* Task brief *
Write out each line of the material exactly as given, and drop the images.

* Data excerpt *
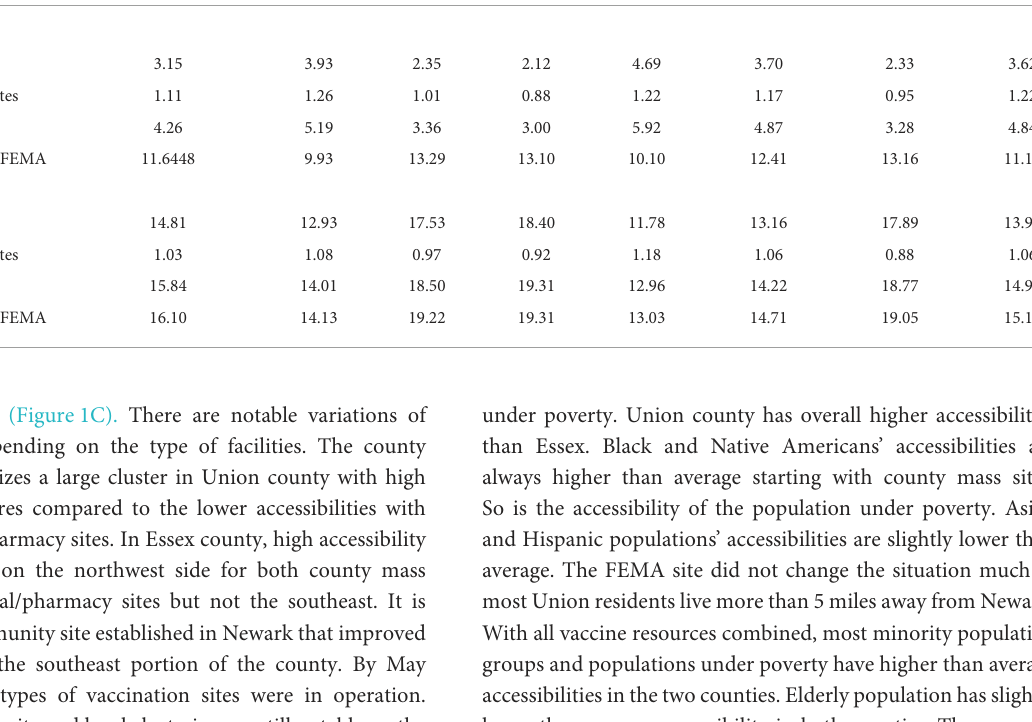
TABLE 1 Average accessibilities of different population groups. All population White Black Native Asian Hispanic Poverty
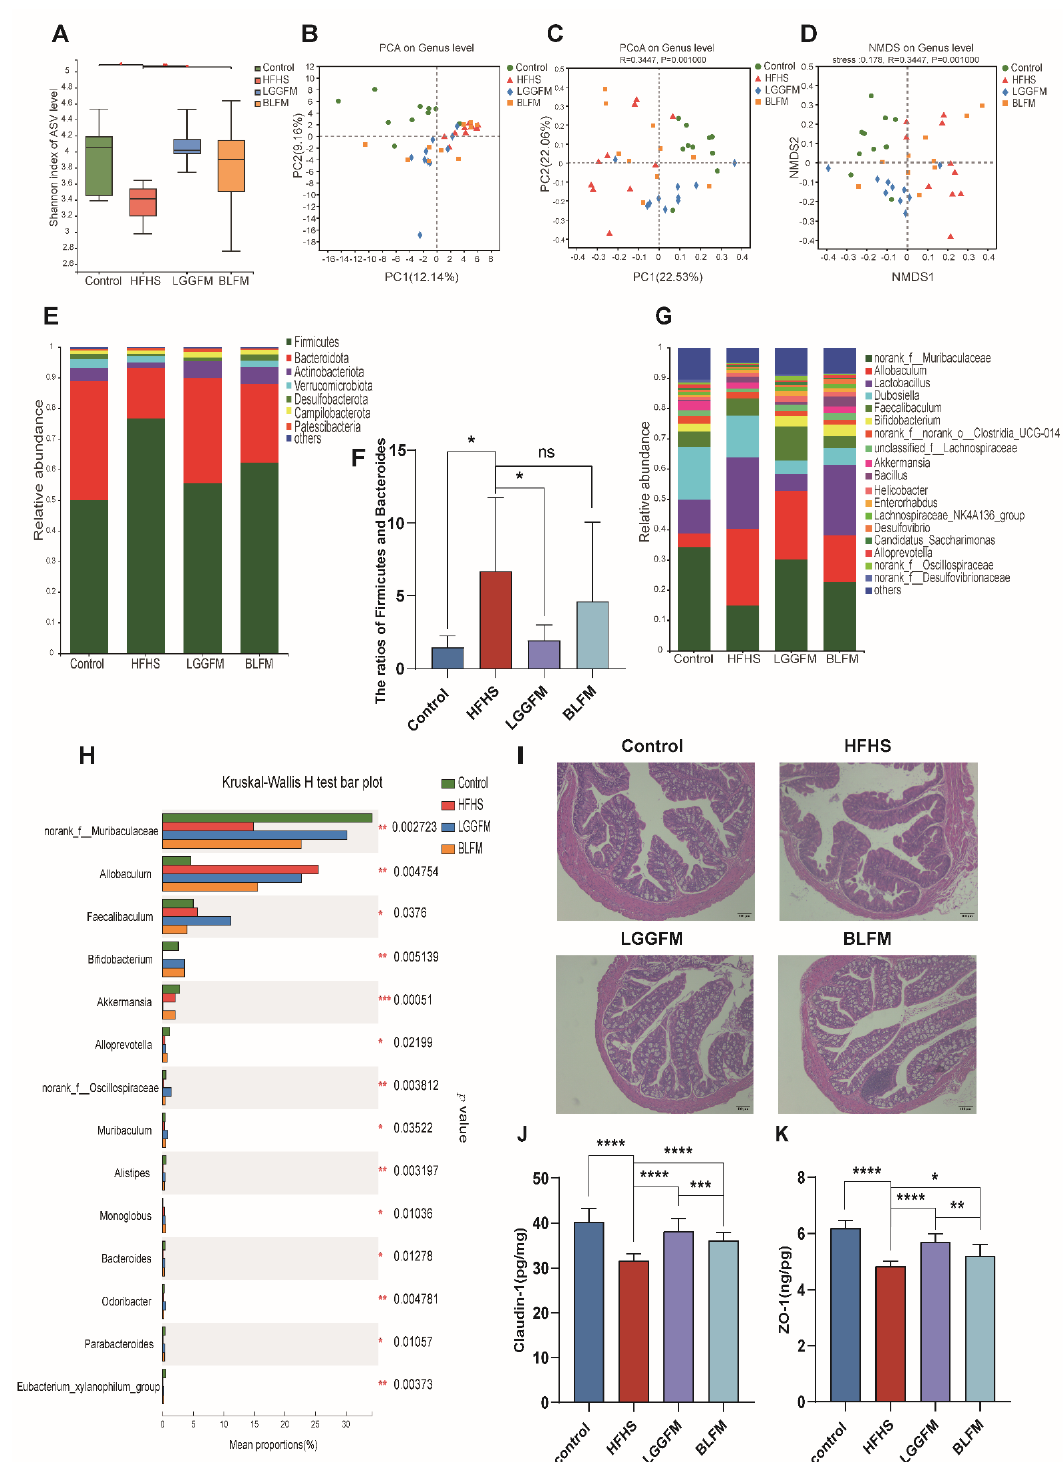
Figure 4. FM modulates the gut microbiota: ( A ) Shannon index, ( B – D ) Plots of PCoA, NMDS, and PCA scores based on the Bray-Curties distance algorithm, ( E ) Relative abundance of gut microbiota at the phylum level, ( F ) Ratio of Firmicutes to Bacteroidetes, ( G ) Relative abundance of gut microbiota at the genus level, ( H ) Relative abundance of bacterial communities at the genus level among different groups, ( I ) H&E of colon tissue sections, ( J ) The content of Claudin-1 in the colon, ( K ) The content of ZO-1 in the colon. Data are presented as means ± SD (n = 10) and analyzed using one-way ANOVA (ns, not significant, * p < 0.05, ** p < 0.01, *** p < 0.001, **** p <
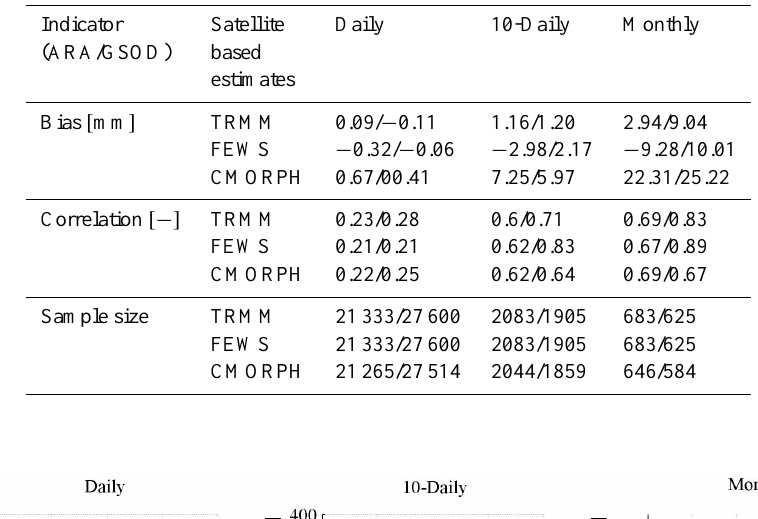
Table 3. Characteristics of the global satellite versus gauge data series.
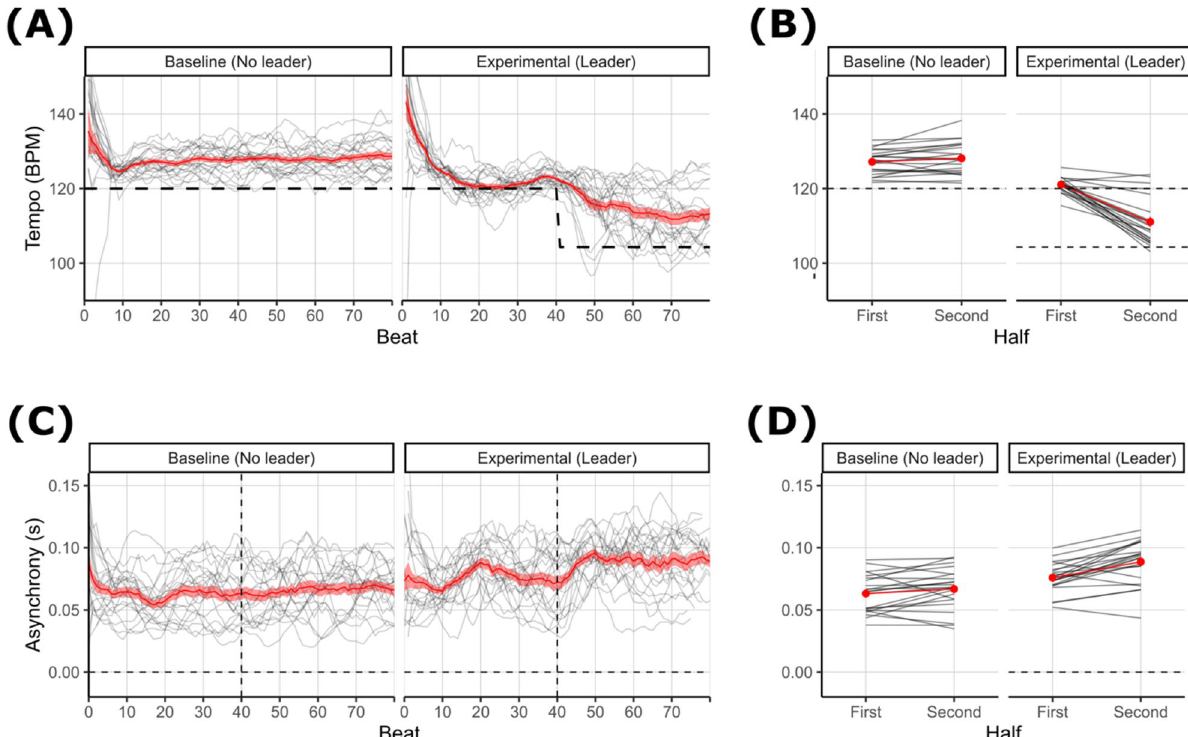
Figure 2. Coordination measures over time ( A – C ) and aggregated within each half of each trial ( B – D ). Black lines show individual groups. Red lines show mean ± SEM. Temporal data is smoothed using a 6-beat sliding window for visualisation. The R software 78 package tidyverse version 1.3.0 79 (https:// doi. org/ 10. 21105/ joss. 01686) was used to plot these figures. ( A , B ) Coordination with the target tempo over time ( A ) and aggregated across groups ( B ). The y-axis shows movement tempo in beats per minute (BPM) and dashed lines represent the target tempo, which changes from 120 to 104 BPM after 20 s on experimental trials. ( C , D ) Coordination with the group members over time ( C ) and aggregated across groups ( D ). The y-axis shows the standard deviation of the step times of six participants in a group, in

* Problem solution *
TABLE 1 Average accessibilities of different population groups. All population White Black Native Asian Hispanic Poverty
Figure 4. FM modulates the gut microbiota: ( A ) Shannon index, ( B – D ) Plots of PCoA, NMDS, and PCA scores based on the Bray-Curties distance algorithm, ( E ) Relative abundance of gut microbiota at the phylum level, ( F ) Ratio of Firmicutes to Bacteroidetes, ( G ) Relative abundance of gut microbiota at the genus level, ( H ) Relative abundance of bacterial communities at the genus level among different groups, ( I ) H&E of colon tissue sections, ( J ) The content of Claudin-1 in the colon, ( K ) The content of ZO-1 in the colon. Data are presented as means ± SD (n = 10) and analyzed using one-way ANOVA (ns, not significant, * p < 0.05, ** p < 0.01, *** p < 0.001, **** p <
Table 3. Characteristics of the global satellite versus gauge data series.
Figure 2. Coordination measures over time ( A – C ) and aggregated within each half of each trial ( B – D ). Black lines show individual groups. Red lines show mean ± SEM. Temporal data is smoothed using a 6-beat sliding window for visualisation. The R software 78 package tidyverse version 1.3.0 79 (https:// doi. org/ 10. 21105/ joss. 01686) was used to plot these figures. ( A , B ) Coordination with the target tempo over time ( A ) and aggregated across groups ( B ). The y-axis shows movement tempo in beats per minute (BPM) and dashed lines represent the target tempo, which changes from 120 to 104 BPM after 20 s on experimental trials. ( C , D ) Coordination with the group members over time ( C ) and aggregated across groups ( D ). The y-axis shows the standard deviation of the step times of six participants in a group, in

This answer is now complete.